§ **Work instruction**: For this exercise, return the line containing "ring tip: (1601, 710)" and every line after it through the end of the records below, without alteration.

BEGIN Input data

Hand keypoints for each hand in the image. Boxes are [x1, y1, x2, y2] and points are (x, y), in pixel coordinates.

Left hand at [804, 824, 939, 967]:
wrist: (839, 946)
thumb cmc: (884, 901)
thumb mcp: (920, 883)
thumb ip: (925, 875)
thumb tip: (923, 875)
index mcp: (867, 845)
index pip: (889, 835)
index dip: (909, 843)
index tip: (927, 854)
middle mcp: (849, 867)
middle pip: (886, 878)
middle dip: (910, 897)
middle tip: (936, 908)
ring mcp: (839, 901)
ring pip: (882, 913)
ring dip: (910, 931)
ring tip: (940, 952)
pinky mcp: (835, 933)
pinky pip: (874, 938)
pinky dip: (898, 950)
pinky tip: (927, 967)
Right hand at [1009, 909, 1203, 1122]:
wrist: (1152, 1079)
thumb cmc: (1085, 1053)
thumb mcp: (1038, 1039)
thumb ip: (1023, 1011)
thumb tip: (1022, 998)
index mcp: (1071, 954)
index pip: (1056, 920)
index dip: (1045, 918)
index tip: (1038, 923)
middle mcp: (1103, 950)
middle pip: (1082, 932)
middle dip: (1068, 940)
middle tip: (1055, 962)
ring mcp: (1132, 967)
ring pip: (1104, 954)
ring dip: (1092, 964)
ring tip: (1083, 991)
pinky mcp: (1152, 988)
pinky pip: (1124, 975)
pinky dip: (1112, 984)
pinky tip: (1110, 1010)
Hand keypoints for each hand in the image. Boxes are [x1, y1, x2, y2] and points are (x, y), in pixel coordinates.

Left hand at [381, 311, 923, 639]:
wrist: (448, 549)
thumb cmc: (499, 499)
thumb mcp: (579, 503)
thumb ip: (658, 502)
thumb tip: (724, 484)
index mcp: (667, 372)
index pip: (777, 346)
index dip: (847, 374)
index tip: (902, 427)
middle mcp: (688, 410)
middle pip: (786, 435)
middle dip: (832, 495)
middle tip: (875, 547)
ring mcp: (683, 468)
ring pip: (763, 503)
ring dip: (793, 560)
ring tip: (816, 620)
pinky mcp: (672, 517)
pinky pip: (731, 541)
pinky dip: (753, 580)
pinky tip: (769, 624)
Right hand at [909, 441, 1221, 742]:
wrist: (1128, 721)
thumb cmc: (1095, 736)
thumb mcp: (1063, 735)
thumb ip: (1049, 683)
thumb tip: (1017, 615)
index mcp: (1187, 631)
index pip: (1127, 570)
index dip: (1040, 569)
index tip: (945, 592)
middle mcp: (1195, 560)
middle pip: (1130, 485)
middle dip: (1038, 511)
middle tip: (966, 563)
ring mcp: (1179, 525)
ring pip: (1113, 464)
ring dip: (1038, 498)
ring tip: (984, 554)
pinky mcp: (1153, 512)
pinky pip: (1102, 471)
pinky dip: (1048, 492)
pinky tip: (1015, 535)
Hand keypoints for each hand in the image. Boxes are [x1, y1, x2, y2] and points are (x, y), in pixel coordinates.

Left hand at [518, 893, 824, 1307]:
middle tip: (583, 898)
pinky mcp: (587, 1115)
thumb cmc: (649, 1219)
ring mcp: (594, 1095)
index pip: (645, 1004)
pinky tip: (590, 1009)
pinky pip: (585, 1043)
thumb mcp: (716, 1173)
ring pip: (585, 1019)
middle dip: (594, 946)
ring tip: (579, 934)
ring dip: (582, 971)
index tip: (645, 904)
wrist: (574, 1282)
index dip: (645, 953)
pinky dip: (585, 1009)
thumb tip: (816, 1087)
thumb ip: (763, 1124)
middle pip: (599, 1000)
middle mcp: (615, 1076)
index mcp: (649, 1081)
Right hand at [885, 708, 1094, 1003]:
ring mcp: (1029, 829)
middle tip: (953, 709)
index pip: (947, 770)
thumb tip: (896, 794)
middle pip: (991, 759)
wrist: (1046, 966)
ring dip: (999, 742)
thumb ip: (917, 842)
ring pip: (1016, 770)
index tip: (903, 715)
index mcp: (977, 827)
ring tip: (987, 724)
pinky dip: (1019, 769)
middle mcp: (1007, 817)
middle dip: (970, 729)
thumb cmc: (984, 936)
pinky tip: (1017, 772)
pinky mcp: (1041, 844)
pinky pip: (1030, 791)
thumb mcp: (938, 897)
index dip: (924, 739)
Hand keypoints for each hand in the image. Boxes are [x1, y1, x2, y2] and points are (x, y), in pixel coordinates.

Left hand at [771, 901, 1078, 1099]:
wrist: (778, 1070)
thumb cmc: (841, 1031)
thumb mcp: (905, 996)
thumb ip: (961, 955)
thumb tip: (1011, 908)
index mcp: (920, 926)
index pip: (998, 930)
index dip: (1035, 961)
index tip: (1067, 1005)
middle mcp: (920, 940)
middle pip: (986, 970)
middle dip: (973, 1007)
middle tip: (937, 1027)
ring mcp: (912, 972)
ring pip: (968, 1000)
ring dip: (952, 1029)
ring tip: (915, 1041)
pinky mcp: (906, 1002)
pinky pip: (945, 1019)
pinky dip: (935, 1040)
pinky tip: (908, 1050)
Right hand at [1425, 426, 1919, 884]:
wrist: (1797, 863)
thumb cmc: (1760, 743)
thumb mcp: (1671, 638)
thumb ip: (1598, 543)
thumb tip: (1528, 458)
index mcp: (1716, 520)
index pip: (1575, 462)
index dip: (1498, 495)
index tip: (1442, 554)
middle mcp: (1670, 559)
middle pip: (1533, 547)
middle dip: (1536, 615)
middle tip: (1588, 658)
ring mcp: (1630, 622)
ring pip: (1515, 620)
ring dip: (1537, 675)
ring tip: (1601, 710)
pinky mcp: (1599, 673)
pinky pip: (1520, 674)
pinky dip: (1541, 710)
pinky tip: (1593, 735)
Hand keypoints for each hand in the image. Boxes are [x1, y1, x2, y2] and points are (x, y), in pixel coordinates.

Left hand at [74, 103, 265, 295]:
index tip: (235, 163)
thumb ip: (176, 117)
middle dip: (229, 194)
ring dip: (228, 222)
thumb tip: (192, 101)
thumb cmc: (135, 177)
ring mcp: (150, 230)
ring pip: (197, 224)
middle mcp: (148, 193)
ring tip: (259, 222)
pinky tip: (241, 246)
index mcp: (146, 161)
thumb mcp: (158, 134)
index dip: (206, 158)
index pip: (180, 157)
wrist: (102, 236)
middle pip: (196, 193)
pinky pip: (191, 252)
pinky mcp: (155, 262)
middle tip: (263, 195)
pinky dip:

END Input data

§ **Response**:
ring tip: (1601, 710)
pinky mcp: (1599, 673)
pinky pip: (1520, 674)
pinky dip: (1541, 710)
pinky tip: (1593, 735)
Hand keypoints for each hand in the image. Boxes are [x1, y1, x2, y2] and points are (x, y), in pixel coordinates.

Left hand at [74, 103, 265, 295]:
index tip: (235, 163)
thumb ip: (176, 117)
middle dip: (229, 194)
ring dip: (228, 222)
thumb tip: (192, 101)
thumb cmc: (135, 177)
ring mcp: (150, 230)
ring pip: (197, 224)
middle mcp: (148, 193)
ring tip: (259, 222)
pinky tip: (241, 246)
index mcp: (146, 161)
thumb mcp: (158, 134)
index dip: (206, 158)
index pip: (180, 157)
wrist: (102, 236)
middle pip: (196, 193)
pinky pip: (191, 252)
pinky mcp: (155, 262)
middle tip: (263, 195)
pinky dip:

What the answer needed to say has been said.